Então o dia da partida renasceu em sua
mente, enquanto abraçava o filho num choro que liberava as dores que
haviam se acumulado desde o atentado a Severo. Ela acompanhou o corpo
sem vida até o hospital, carregou a cabeça em seu colo, o cheiro de
sangue que parecia ter penetrado suas entranhas, por mais que tivesse
lavado o corpo e trocado de roupa. O arrombamento do portão da
Viração onde estavam enterrados os antepassados dos moradores, e a
decisão de não queimar a casa dos donos da fazenda. Em pouco mais
de um dia, tudo havia mudado de forma tão abrupta que era impossível
processar o que estava acontecendo. Quando o filho foi deitar,
Bibiana permaneceu no escuro, na esperança de que algo se
manifestasse para orientá-la sobre o que fazer. Amparou-se nas
lembranças, nas dificuldades que passaram juntos quando partiram.
Das tarefas que precisou fazer enquanto procuravam se firmar no mundo
além da fazenda: ajudante de cozinha num restaurante de beira de
estrada, diarista de serviços domésticos, cuidando de crianças.

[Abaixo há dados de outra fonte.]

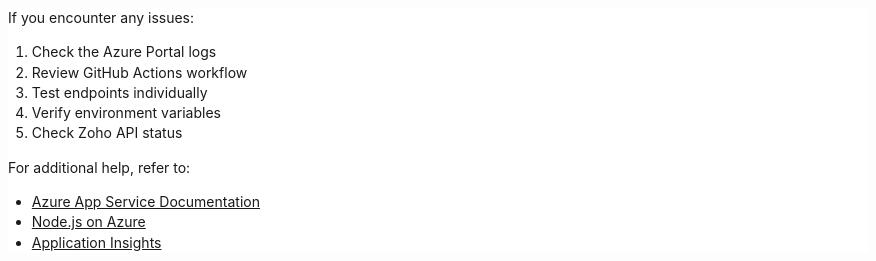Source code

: If you encounter any issues:

1. Check the Azure Portal logs
2. Review GitHub Actions workflow
3. Test endpoints individually
4. Verify environment variables
5. Check Zoho API status

For additional help, refer to:
- [Azure App Service Documentation](https://docs.microsoft.com/en-us/azure/app-service/)
- [Node.js on Azure](https://docs.microsoft.com/en-us/azure/app-service/quickstart-nodejs)
- [Application Insights](https://docs.microsoft.com/en-us/azure/azure-monitor/app/app-insights-overview)
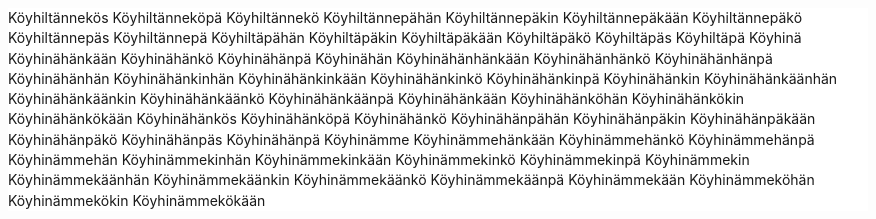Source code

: Köyhiltännekös
Köyhiltänneköpä
Köyhiltännekö
Köyhiltännepähän
Köyhiltännepäkin
Köyhiltännepäkään
Köyhiltännepäkö
Köyhiltännepäs
Köyhiltännepä
Köyhiltäpähän
Köyhiltäpäkin
Köyhiltäpäkään
Köyhiltäpäkö
Köyhiltäpäs
Köyhiltäpä
Köyhinä
Köyhinähänkään
Köyhinähänkö
Köyhinähänpä
Köyhinähän
Köyhinähänhänkään
Köyhinähänhänkö
Köyhinähänhänpä
Köyhinähänhän
Köyhinähänkinhän
Köyhinähänkinkään
Köyhinähänkinkö
Köyhinähänkinpä
Köyhinähänkin
Köyhinähänkäänhän
Köyhinähänkäänkin
Köyhinähänkäänkö
Köyhinähänkäänpä
Köyhinähänkään
Köyhinähänköhän
Köyhinähänkökin
Köyhinähänkökään
Köyhinähänkös
Köyhinähänköpä
Köyhinähänkö
Köyhinähänpähän
Köyhinähänpäkin
Köyhinähänpäkään
Köyhinähänpäkö
Köyhinähänpäs
Köyhinähänpä
Köyhinämme
Köyhinämmehänkään
Köyhinämmehänkö
Köyhinämmehänpä
Köyhinämmehän
Köyhinämmekinhän
Köyhinämmekinkään
Köyhinämmekinkö
Köyhinämmekinpä
Köyhinämmekin
Köyhinämmekäänhän
Köyhinämmekäänkin
Köyhinämmekäänkö
Köyhinämmekäänpä
Köyhinämmekään
Köyhinämmeköhän
Köyhinämmekökin
Köyhinämmekökään
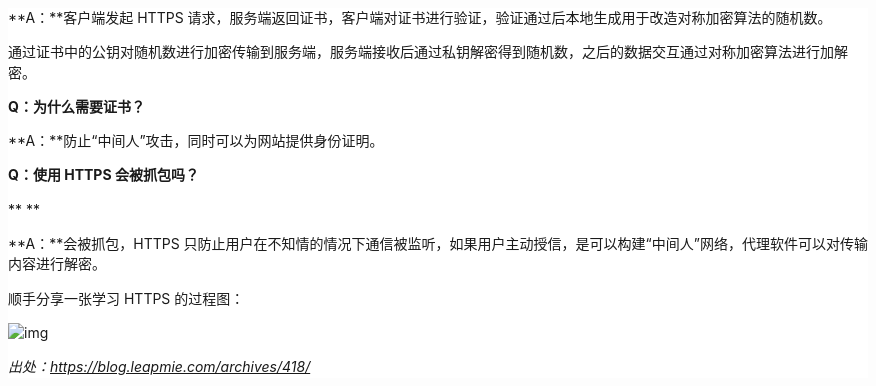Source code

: **A：**客户端发起 HTTPS 请求，服务端返回证书，客户端对证书进行验证，验证通过后本地生成用于改造对称加密算法的随机数。



通过证书中的公钥对随机数进行加密传输到服务端，服务端接收后通过私钥解密得到随机数，之后的数据交互通过对称加密算法进行加解密。



**Q：为什么需要证书？**



**A：**防止“中间人”攻击，同时可以为网站提供身份证明。



**Q：使用 HTTPS 会被抓包吗？**

**
**

**A：**会被抓包，HTTPS 只防止用户在不知情的情况下通信被监听，如果用户主动授信，是可以构建“中间人”网络，代理软件可以对传输内容进行解密。



顺手分享一张学习 HTTPS 的过程图：



![img](https://mmbiz.qpic.cn/mmbiz_png/MOwlO0INfQqrl2wsAt33gEXuTrpLTahWeRiaTE40pPQakT8mewwTpUoXQ7EUDfZtA4cnO8OdYiccdlGo4rcZDia3A/640?wx_fmt=png&tp=webp&wxfrom=5&wx_lazy=1&wx_co=1)

*出处：https://blog.leapmie.com/archives/418/*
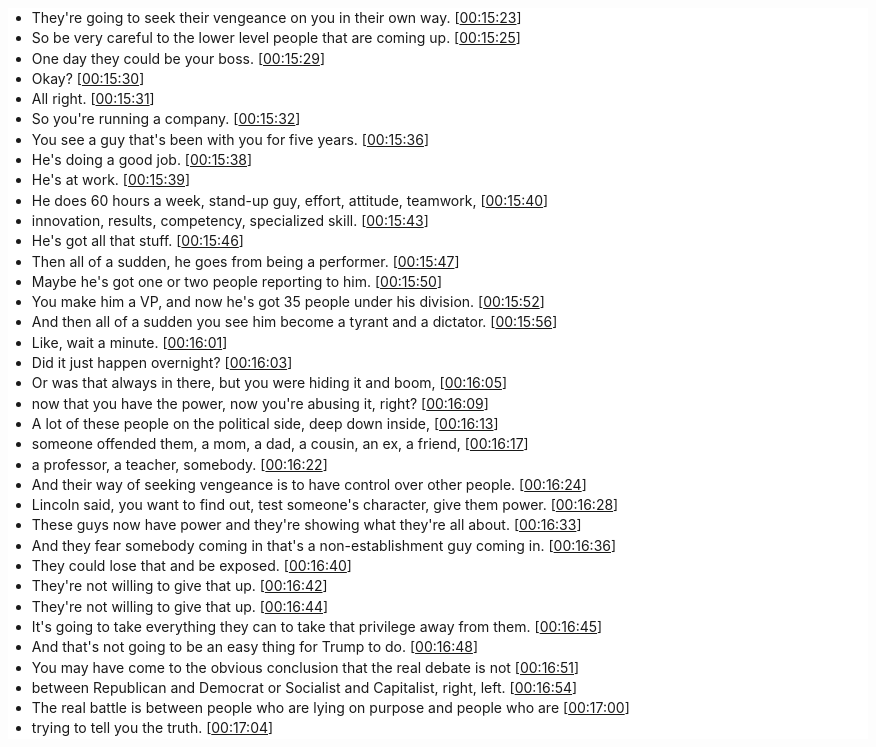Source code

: *  They're going to seek their vengeance on you in their own way. [[00:15:23](https://www.youtube.com/watch?v=UlpeqjOGLdo&t=923.2s)]
*  So be very careful to the lower level people that are coming up. [[00:15:25](https://www.youtube.com/watch?v=UlpeqjOGLdo&t=925.2s)]
*  One day they could be your boss. [[00:15:29](https://www.youtube.com/watch?v=UlpeqjOGLdo&t=929.2s)]
*  Okay? [[00:15:30](https://www.youtube.com/watch?v=UlpeqjOGLdo&t=930.2s)]
*  All right. [[00:15:31](https://www.youtube.com/watch?v=UlpeqjOGLdo&t=931.2s)]
*  So you're running a company. [[00:15:32](https://www.youtube.com/watch?v=UlpeqjOGLdo&t=932.2s)]
*  You see a guy that's been with you for five years. [[00:15:36](https://www.youtube.com/watch?v=UlpeqjOGLdo&t=936.2s)]
*  He's doing a good job. [[00:15:38](https://www.youtube.com/watch?v=UlpeqjOGLdo&t=938.2s)]
*  He's at work. [[00:15:39](https://www.youtube.com/watch?v=UlpeqjOGLdo&t=939.2s)]
*  He does 60 hours a week, stand-up guy, effort, attitude, teamwork, [[00:15:40](https://www.youtube.com/watch?v=UlpeqjOGLdo&t=940.2s)]
*  innovation, results, competency, specialized skill. [[00:15:43](https://www.youtube.com/watch?v=UlpeqjOGLdo&t=943.2s)]
*  He's got all that stuff. [[00:15:46](https://www.youtube.com/watch?v=UlpeqjOGLdo&t=946.2s)]
*  Then all of a sudden, he goes from being a performer. [[00:15:47](https://www.youtube.com/watch?v=UlpeqjOGLdo&t=947.2s)]
*  Maybe he's got one or two people reporting to him. [[00:15:50](https://www.youtube.com/watch?v=UlpeqjOGLdo&t=950.2s)]
*  You make him a VP, and now he's got 35 people under his division. [[00:15:52](https://www.youtube.com/watch?v=UlpeqjOGLdo&t=952.2s)]
*  And then all of a sudden you see him become a tyrant and a dictator. [[00:15:56](https://www.youtube.com/watch?v=UlpeqjOGLdo&t=956.2s)]
*  Like, wait a minute. [[00:16:01](https://www.youtube.com/watch?v=UlpeqjOGLdo&t=961.2s)]
*  Did it just happen overnight? [[00:16:03](https://www.youtube.com/watch?v=UlpeqjOGLdo&t=963.2s)]
*  Or was that always in there, but you were hiding it and boom, [[00:16:05](https://www.youtube.com/watch?v=UlpeqjOGLdo&t=965.2s)]
*  now that you have the power, now you're abusing it, right? [[00:16:09](https://www.youtube.com/watch?v=UlpeqjOGLdo&t=969.2s)]
*  A lot of these people on the political side, deep down inside, [[00:16:13](https://www.youtube.com/watch?v=UlpeqjOGLdo&t=973.2s)]
*  someone offended them, a mom, a dad, a cousin, an ex, a friend, [[00:16:17](https://www.youtube.com/watch?v=UlpeqjOGLdo&t=977.2s)]
*  a professor, a teacher, somebody. [[00:16:22](https://www.youtube.com/watch?v=UlpeqjOGLdo&t=982.2s)]
*  And their way of seeking vengeance is to have control over other people. [[00:16:24](https://www.youtube.com/watch?v=UlpeqjOGLdo&t=984.2s)]
*  Lincoln said, you want to find out, test someone's character, give them power. [[00:16:28](https://www.youtube.com/watch?v=UlpeqjOGLdo&t=988.2s)]
*  These guys now have power and they're showing what they're all about. [[00:16:33](https://www.youtube.com/watch?v=UlpeqjOGLdo&t=993.2s)]
*  And they fear somebody coming in that's a non-establishment guy coming in. [[00:16:36](https://www.youtube.com/watch?v=UlpeqjOGLdo&t=996.2s)]
*  They could lose that and be exposed. [[00:16:40](https://www.youtube.com/watch?v=UlpeqjOGLdo&t=1000.2s)]
*  They're not willing to give that up. [[00:16:42](https://www.youtube.com/watch?v=UlpeqjOGLdo&t=1002.2s)]
*  They're not willing to give that up. [[00:16:44](https://www.youtube.com/watch?v=UlpeqjOGLdo&t=1004.2s)]
*  It's going to take everything they can to take that privilege away from them. [[00:16:45](https://www.youtube.com/watch?v=UlpeqjOGLdo&t=1005.2s)]
*  And that's not going to be an easy thing for Trump to do. [[00:16:48](https://www.youtube.com/watch?v=UlpeqjOGLdo&t=1008.2s)]
*  You may have come to the obvious conclusion that the real debate is not [[00:16:51](https://www.youtube.com/watch?v=UlpeqjOGLdo&t=1011.2s)]
*  between Republican and Democrat or Socialist and Capitalist, right, left. [[00:16:54](https://www.youtube.com/watch?v=UlpeqjOGLdo&t=1014.2s)]
*  The real battle is between people who are lying on purpose and people who are [[00:17:00](https://www.youtube.com/watch?v=UlpeqjOGLdo&t=1020.2s)]
*  trying to tell you the truth. [[00:17:04](https://www.youtube.com/watch?v=UlpeqjOGLdo&t=1024.2s)]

Durante esse tempo, nasceram seus filhos e cursou o magistério,
realizando em parte os propósitos que a fizeram deixar a fazenda por
um tempo. Nessa jornada percebeu que a vida além da Água Negra não
era muito diferente, no que se referia à exploração. Mas havia
Severo, e os sonhos, e tudo que construíam juntos. Havia
dificuldades e desentendimentos, mas havia, antes de qualquer coisa,
afetos que ela mesma não poderia definir. Afetos que envolviam suas
histórias e todas as coisas que apreendiam, sobre si e sobre sua
gente. Como nessa jornada passaram a amar seu lugar! Sentiram vontade
de retornar, à medida que foram acumulando informações sobre o que
era pertencer a uma comunidade de moradores, talvez invisíveis para
todo o resto, no coração de uma fazenda.
Antes que o sono viesse, Bibiana se
levantou da cadeira. A luz do sol entrava pelas frestas da porta e da
janela. Abriu a porta, sentiu o sereno fresco da manhã tocar sua
pele. O que seria de tudo, agora, sem Severo? O que seria dela com o
vazio que tinha se apossado de seu corpo? Havia os filhos para
encaminhar na vida. E, antes que pensasse nos dias por vir, chegaram
as irmãs e a mãe. Salu foi para a cozinha preparar café. Belonísia
e Domingas sentaram na sala ao seu lado. As três olharam por um
tempo a terra além da porta, e o canto dos pássaros parecia ser o
mesmo de toda uma vida. Parecia ser o mesmo de um passado tão perto
e tão longe. O mesmo canto que as acompanhou na infância, enquanto
seguiam o caminho da roça de madrugada, ao lado do pai, para
espantar os chupins dos arrozais.
Mais tarde, a polícia chegou para fazer
a perícia do local do crime. Embora Inácio e Domingas tivessem
pedido insistentemente que Bibiana ficasse em casa, ela não cedeu e
acompanhou tudo, respondendo às perguntas que faziam. Alternava
momentos de completa apatia, quando as perguntas precisavam ser
repetidas mais de uma vez para que compreendesse, com momentos de
ansiedade e revolta, visíveis nos gestos do corpo e no timbre da
voz. Se esforçava tentando lembrar cada fração de tempo, cada
passo, cada pensamento, gestos, até o que estava escrito, palavra
por palavra, no bilhete da chegada do pai que havia voltado para
buscar quando Severo foi alvejado. Nada, mais nada sabia. Só que um
carro havia partido em alta velocidade em direção à estrada, foi o
que alguns moradores disseram. Os agentes foram até as casas das
pessoas que supostamente haviam visto o veículo em fuga. Anotaram a
cor do carro. Os vidros escuros, disseram, tinham sido um obstáculo
para saber quantos e quem estava em seu interior. Perguntaram se
notaram algo estranho nos dias que antecederam o crime e se Severo
havia brigado com alguém. Quando os moradores responderam sobre os
desentendimentos com o dono da fazenda, os policiais se deram por
satisfeitos, não prosseguiram. Bibiana e algumas das pessoas
presentes foram convidadas a prestar mais testemunhos na delegacia da
cidade.
Pareceu, durante um breve período, que
as coisas haviam mudado, talvez houvesse justiça para o que havia
ocorrido. Iriam investigar a morte de um homem simples como
investigariam a morte de um fazendeiro ou de qualquer homem poderoso
da cidade. Mas, algumas semanas depois, surgiu a notícia de que o
inquérito havia sido concluído. Que haviam descoberto um plantio de
maconha numa área próxima aos marimbus. Que Severo havia sido morto
numa disputa do tráfico de drogas na região.